• [EXERCÍCIO ESCRITO A] No documento sobre o aprendizado do cinema, o que é chamado de "a arte da paciência"?

╭─ DOCUMENTO

Amar o cinema - André Setaro







O aprendizado do cinema é um processo lento e gradual que tem no tempo o seu grande mestre. O mesmo se aplica para as demais artes, como a literatura, por exemplo. O conhecimento das obras-primas requer tempo, paciência, dedicação, hábito. Para se adentrar nos universos de Machado de Assis, Dostoiévski, Thomas Mann, Gustave Flaubert, Honoré de Balzac, Eça de Queiroz, Guimarães Rosa, entre tantos outros, é necessário, e até mesmo conditio sine qua non, a disponibilidade temporal. O que se torna cada vez mais difícil nesta era da informação galopante, de pragmatismo absoluto, quando o excesso de informações acaba por conduzir à desinformação, considerando que o receptor delas não tem tempo para contemplá-las e, por conseguinte, para reprocessá-las e absorvê-las adequadamente. E, neste diapasão, o jornalismo toma carona na leitura rápida, desaparecidos os antigos suplementos literários, as críticas de rodapé. Em seu lugar, o império do audiovisual.


A proliferação de oficinas de crítica cinematográfica é uma maneira, creio, e assim é se me parece, de colocar o carro adiante dos bois. Por exemplo: nos cursos de Letras, ensina-se muita teoria da literatura, enquanto que os alunos não são estimulados para a leitura. No caso do cinema, há a necessidade de se criar um repertório consistente de filmes. Ver e ver filmes, adquirindo, com isso, um hábito. A crítica é a arte da paciência. Depois da contemplação silenciosa de muitos filmes, formado o repertório, é que o interessado pode começar, então, a escrever sobre cinema. Daí porque é um processo lento e gradual.

╰─

• [EXERCÍCIO ESCRITO B] Reproduza sem nenhuma alteração as linhas dos registros abaixo, começando pela primeira linha deles e parando depois da linha que contém "genus: Equisetum", incluída.

╭─ ENTRADA DA TAREFA

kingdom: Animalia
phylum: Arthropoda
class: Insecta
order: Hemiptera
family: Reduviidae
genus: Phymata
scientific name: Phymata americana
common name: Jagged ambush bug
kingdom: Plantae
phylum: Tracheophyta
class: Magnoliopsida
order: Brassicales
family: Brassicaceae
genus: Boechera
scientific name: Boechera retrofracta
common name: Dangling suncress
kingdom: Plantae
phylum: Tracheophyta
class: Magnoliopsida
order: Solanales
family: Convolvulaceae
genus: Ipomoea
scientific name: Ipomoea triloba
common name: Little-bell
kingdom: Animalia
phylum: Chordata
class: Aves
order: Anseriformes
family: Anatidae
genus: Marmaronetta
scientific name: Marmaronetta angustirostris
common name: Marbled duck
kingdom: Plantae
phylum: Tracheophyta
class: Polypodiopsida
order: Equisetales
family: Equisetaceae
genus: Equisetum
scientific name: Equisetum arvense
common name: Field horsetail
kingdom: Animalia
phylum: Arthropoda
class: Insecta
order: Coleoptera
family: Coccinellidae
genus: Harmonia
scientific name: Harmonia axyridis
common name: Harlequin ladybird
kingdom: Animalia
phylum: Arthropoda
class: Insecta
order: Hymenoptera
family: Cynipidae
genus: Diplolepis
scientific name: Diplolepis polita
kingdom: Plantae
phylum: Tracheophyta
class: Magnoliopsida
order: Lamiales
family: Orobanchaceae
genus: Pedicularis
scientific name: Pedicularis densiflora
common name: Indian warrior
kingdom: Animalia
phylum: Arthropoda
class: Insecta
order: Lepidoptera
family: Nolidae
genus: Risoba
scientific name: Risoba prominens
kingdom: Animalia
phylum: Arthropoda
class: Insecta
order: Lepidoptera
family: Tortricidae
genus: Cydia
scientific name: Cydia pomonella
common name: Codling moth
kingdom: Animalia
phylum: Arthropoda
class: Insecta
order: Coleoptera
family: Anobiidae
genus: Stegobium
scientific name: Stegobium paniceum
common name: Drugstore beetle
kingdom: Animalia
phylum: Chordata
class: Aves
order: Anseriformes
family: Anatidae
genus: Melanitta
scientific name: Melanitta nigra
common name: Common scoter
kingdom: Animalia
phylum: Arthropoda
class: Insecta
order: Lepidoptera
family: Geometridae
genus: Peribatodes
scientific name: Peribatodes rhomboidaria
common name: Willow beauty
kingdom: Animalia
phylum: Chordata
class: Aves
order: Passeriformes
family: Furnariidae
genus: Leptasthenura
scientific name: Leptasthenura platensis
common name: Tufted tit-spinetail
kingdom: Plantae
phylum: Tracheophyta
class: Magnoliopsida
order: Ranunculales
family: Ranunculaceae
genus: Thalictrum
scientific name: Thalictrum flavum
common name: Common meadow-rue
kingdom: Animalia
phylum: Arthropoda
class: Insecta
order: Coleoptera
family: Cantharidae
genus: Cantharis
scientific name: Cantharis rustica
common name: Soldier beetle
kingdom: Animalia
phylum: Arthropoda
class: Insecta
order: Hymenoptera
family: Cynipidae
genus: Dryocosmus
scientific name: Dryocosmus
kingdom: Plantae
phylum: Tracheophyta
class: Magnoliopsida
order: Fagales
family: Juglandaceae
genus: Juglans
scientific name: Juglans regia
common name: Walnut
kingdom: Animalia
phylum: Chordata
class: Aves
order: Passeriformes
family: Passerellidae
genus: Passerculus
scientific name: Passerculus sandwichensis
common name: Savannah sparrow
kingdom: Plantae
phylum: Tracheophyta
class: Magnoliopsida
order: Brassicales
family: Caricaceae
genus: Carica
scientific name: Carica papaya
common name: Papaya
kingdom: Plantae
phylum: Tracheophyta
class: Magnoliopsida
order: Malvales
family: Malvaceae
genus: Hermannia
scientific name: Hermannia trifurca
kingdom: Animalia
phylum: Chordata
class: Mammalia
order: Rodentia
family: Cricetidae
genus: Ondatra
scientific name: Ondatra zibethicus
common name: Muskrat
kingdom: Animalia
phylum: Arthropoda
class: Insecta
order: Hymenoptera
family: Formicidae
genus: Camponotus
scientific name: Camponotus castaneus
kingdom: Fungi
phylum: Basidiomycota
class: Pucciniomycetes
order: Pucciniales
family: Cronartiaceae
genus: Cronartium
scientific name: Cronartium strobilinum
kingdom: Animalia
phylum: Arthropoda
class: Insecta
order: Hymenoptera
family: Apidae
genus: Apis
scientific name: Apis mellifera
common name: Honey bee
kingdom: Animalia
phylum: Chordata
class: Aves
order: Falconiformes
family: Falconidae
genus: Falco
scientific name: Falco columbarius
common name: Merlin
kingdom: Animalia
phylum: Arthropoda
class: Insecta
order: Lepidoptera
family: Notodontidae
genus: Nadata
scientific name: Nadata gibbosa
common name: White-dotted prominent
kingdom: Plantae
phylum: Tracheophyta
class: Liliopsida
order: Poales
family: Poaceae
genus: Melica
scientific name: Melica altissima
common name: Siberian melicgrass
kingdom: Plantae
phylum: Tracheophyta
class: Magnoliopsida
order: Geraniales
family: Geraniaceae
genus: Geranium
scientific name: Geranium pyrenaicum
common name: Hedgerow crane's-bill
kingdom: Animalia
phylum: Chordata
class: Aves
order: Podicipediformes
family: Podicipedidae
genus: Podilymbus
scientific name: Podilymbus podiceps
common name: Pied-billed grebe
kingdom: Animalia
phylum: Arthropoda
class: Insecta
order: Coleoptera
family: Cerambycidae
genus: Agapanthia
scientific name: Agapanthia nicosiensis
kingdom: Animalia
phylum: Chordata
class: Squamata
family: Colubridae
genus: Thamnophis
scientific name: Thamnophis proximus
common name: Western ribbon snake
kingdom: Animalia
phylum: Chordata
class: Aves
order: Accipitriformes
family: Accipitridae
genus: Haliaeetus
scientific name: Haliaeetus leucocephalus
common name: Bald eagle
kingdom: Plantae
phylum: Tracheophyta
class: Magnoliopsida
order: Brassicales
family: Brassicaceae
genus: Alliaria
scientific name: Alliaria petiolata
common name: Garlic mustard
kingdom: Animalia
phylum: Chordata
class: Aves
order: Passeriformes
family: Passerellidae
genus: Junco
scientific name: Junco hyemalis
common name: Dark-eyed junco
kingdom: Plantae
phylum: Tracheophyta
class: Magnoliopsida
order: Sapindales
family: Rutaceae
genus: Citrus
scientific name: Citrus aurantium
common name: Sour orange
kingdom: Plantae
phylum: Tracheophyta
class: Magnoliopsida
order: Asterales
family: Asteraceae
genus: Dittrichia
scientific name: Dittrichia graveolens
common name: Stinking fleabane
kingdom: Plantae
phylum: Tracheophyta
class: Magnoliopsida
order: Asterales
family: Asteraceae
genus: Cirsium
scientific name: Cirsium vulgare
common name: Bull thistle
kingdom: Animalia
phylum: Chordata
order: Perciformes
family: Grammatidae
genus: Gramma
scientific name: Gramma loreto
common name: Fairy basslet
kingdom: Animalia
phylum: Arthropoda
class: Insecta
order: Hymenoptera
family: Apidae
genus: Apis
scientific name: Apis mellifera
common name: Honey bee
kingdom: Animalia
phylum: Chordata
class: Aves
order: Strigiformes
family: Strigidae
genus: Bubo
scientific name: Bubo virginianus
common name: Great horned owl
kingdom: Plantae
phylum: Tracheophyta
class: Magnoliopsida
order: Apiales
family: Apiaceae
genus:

╰─

• [RESPOSTA COMPLETA A] A crítica.

• [RESPOSTA COMPLETA B]
kingdom: Animalia
phylum: Arthropoda
class: Insecta
order: Hemiptera
family: Reduviidae
genus: Phymata
scientific name: Phymata americana
common name: Jagged ambush bug
kingdom: Plantae
phylum: Tracheophyta
class: Magnoliopsida
order: Brassicales
family: Brassicaceae
genus: Boechera
scientific name: Boechera retrofracta
common name: Dangling suncress
kingdom: Plantae
phylum: Tracheophyta
class: Magnoliopsida
order: Solanales
family: Convolvulaceae
genus: Ipomoea
scientific name: Ipomoea triloba
common name: Little-bell
kingdom: Animalia
phylum: Chordata
class: Aves
order: Anseriformes
family: Anatidae
genus: Marmaronetta
scientific name: Marmaronetta angustirostris
common name: Marbled duck
kingdom: Plantae
phylum: Tracheophyta
class: Polypodiopsida
order: Equisetales
family: Equisetaceae
genus: Equisetum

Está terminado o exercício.